Task:
Would you please transcribe the records below exactly, leaving out the pictures?

Text-based hardware design files:
- - -
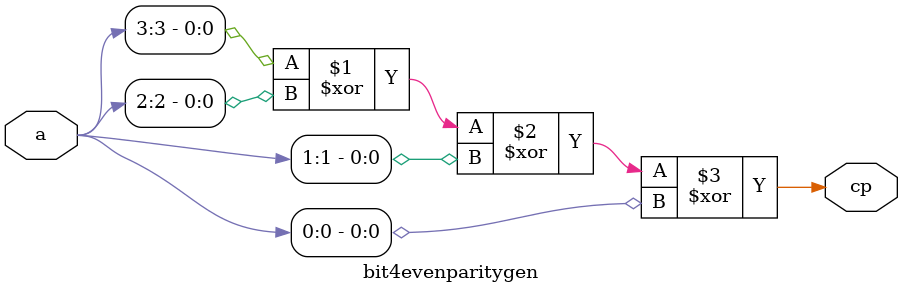
<source format=v>
module bit4evenparitygen(
  input [3:0]a,
  output cp);
  assign cp=(a[3]^a[2]^a[1]^a[0]);
endmodule

</source>
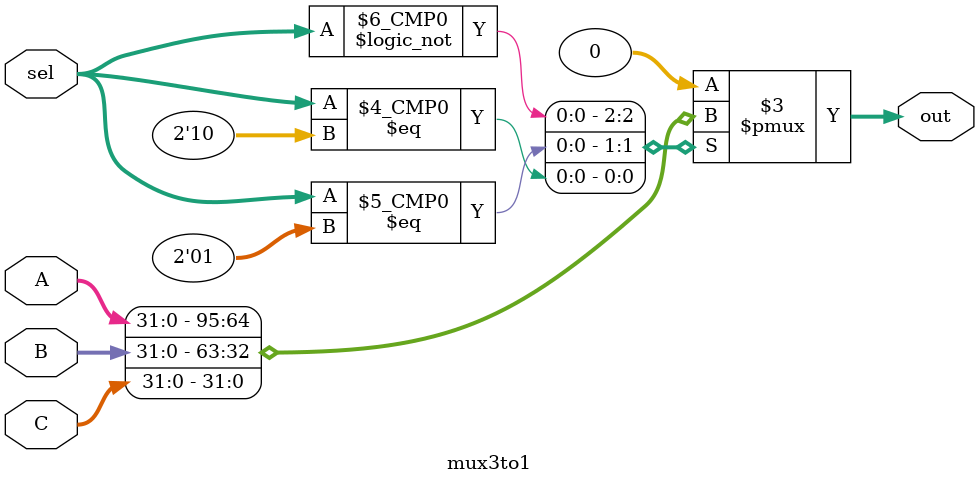
<source format=v>
`timescale 1ns / 1ps
module mux3to1 #(parameter N = 32) (input [N-1:0] A,B,C,			// 3 N bit inputs
										 	   input [1:0] sel,				// select line
											   output reg [N-1:0] out);	// output signal
always @* begin

case(sel)
	2'b00:	out = A;
	2'b01:	out = B;
	2'b10:	out = C;
	default: out = 0;
endcase

end
endmodule

</source>
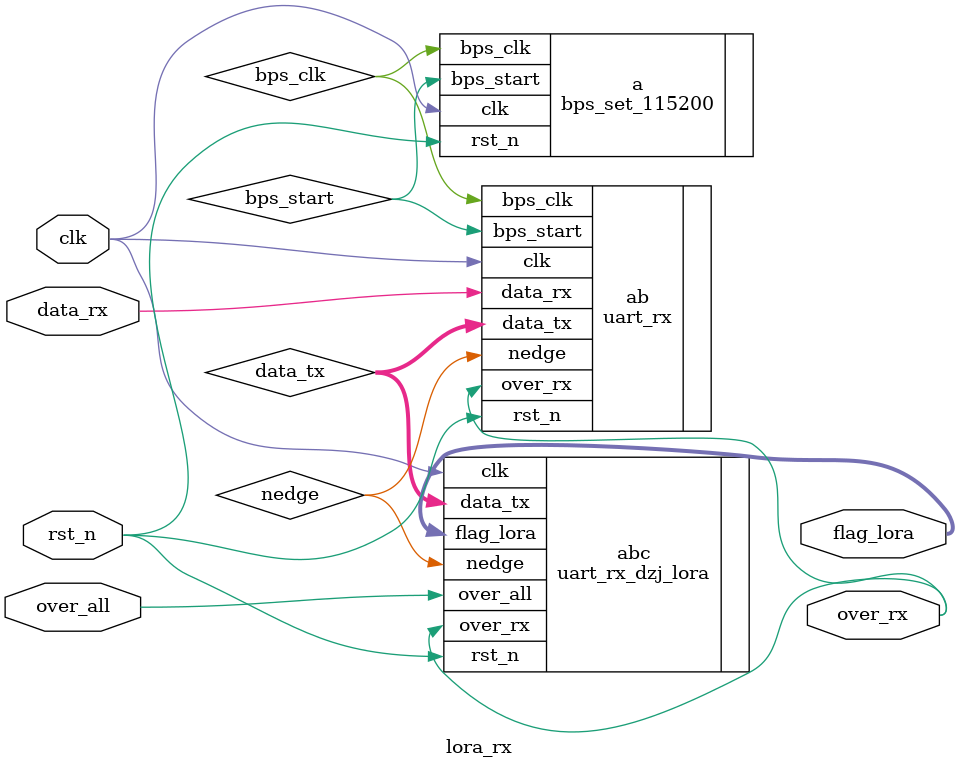
<source format=v>
module lora_rx(
	input 				clk,
	input 				rst_n,
	input 				data_rx,
	input 				over_all,
			
	output [1:0]		flag_lora,
	output 				over_rx
	
    );
wire [7:0]data_tx;

bps_set_115200 a (
    .clk(clk), 
    .rst_n(rst_n), 
    .bps_start(bps_start), 
    .bps_clk(bps_clk)
    );
    uart_rx ab (
	.nedge(nedge),
    .clk(clk), 
    .rst_n(rst_n), 
    .bps_clk(bps_clk), 
    .data_rx(data_rx), 
    .data_tx(data_tx), 
    .over_rx(over_rx), 
    .bps_start(bps_start)
    );
	uart_rx_dzj_lora abc (
    .clk(clk),
	.over_all(over_all),	
    .rst_n(rst_n), 
    .data_tx(data_tx), 
    .nedge(nedge), 
	.over_rx(over_rx),
    .flag_lora(flag_lora)
    );


endmodule

</source>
- - -
Worked solution:
<source format=v>
module bit4evenparitygen(
  input [3:0]a,
  output cp);
  assign cp=(a[3]^a[2]^a[1]^a[0]);
endmodule

</source>
<source format=v>
`timescale 1ns / 1ps
module mux3to1 #(parameter N = 32) (input [N-1:0] A,B,C,			// 3 N bit inputs
										 	   input [1:0] sel,				// select line
											   output reg [N-1:0] out);	// output signal
always @* begin

case(sel)
	2'b00:	out = A;
	2'b01:	out = B;
	2'b10:	out = C;
	default: out = 0;
endcase

end
endmodule

</source>
<source format=v>
module lora_rx(
	input 				clk,
	input 				rst_n,
	input 				data_rx,
	input 				over_all,
			
	output [1:0]		flag_lora,
	output 				over_rx
	
    );
wire [7:0]data_tx;

bps_set_115200 a (
    .clk(clk), 
    .rst_n(rst_n), 
    .bps_start(bps_start), 
    .bps_clk(bps_clk)
    );
    uart_rx ab (
	.nedge(nedge),
    .clk(clk), 
    .rst_n(rst_n), 
    .bps_clk(bps_clk), 
    .data_rx(data_rx), 
    .data_tx(data_tx), 
    .over_rx(over_rx), 
    .bps_start(bps_start)
    );
	uart_rx_dzj_lora abc (
    .clk(clk),
	.over_all(over_all),	
    .rst_n(rst_n), 
    .data_tx(data_tx), 
    .nedge(nedge), 
	.over_rx(over_rx),
    .flag_lora(flag_lora)
    );


endmodule

</source>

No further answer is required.